§ **THE DATA**
--------------------

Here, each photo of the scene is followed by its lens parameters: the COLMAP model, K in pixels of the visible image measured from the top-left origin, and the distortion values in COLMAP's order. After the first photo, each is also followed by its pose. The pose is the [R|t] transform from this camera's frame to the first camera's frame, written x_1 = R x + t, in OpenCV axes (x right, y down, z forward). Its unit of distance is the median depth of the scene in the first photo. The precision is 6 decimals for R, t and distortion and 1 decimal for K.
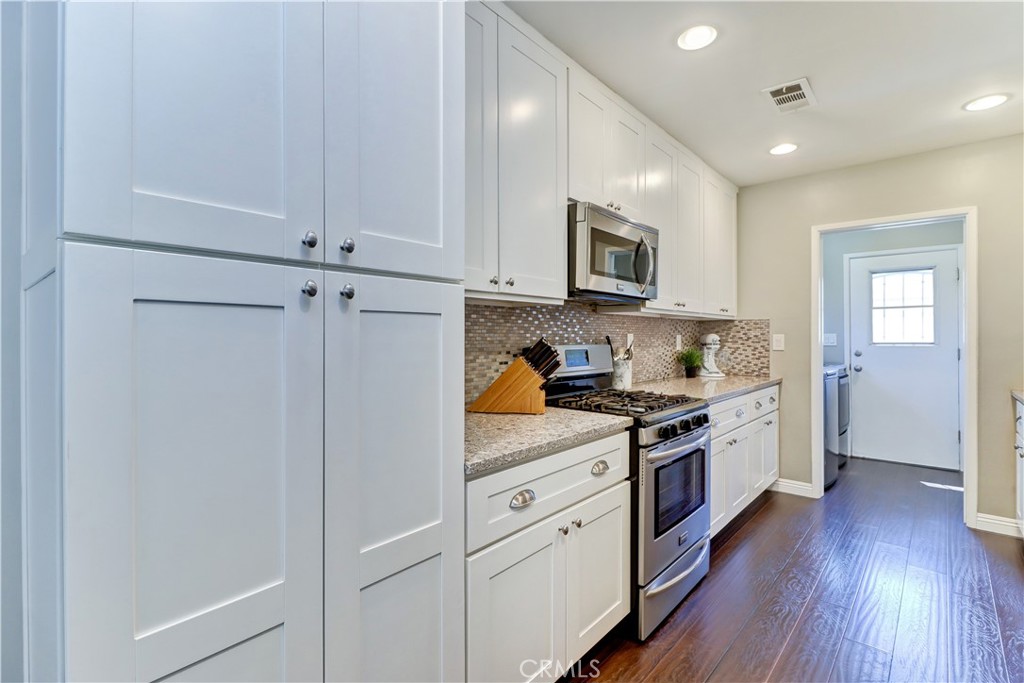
lens RADIAL K [[476.8, 0, 514.9], [0, 476.8, 331.0], [0, 0, 1]] dist [0.018536, -0.012183]
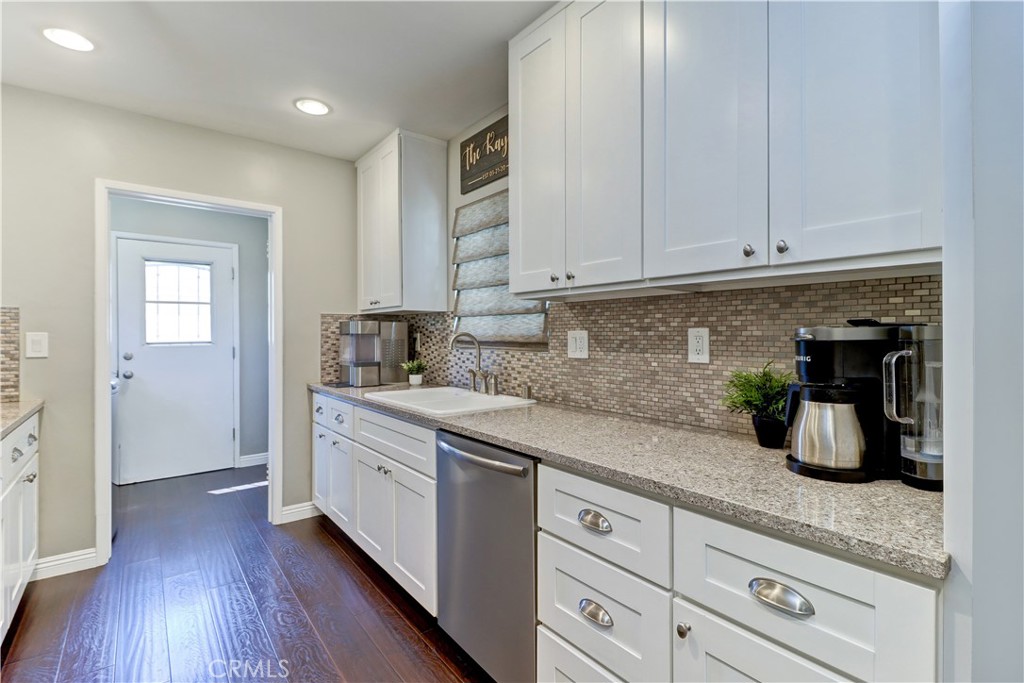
lens RADIAL K [[476.8, 0, 522.4], [0, 476.8, 329.0], [0, 0, 1]] dist [0.018536, -0.012183]
pose [[0.168124, 0.009354, 0.985721, 0.028210], [-0.006294, 0.999945, -0.008415, 0.003320], [-0.985746, -0.004790, 0.168174, 0.225728]]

--------------------

§ **EXERCISE DIRECTIONS**
Retype the data above exactly; pictures are not part of the copy.

§ **EXERCISE ANSWER**
Here, each photo of the scene is followed by its lens parameters: the COLMAP model, K in pixels of the visible image measured from the top-left origin, and the distortion values in COLMAP's order. After the first photo, each is also followed by its pose. The pose is the [R|t] transform from this camera's frame to the first camera's frame, written x_1 = R x + t, in OpenCV axes (x right, y down, z forward). Its unit of distance is the median depth of the scene in the first photo. The precision is 6 decimals for R, t and distortion and 1 decimal for K.
lens RADIAL K [[476.8, 0, 514.9], [0, 476.8, 331.0], [0, 0, 1]] dist [0.018536, -0.012183]
lens RADIAL K [[476.8, 0, 522.4], [0, 476.8, 329.0], [0, 0, 1]] dist [0.018536, -0.012183]
pose [[0.168124, 0.009354, 0.985721, 0.028210], [-0.006294, 0.999945, -0.008415, 0.003320], [-0.985746, -0.004790, 0.168174, 0.225728]]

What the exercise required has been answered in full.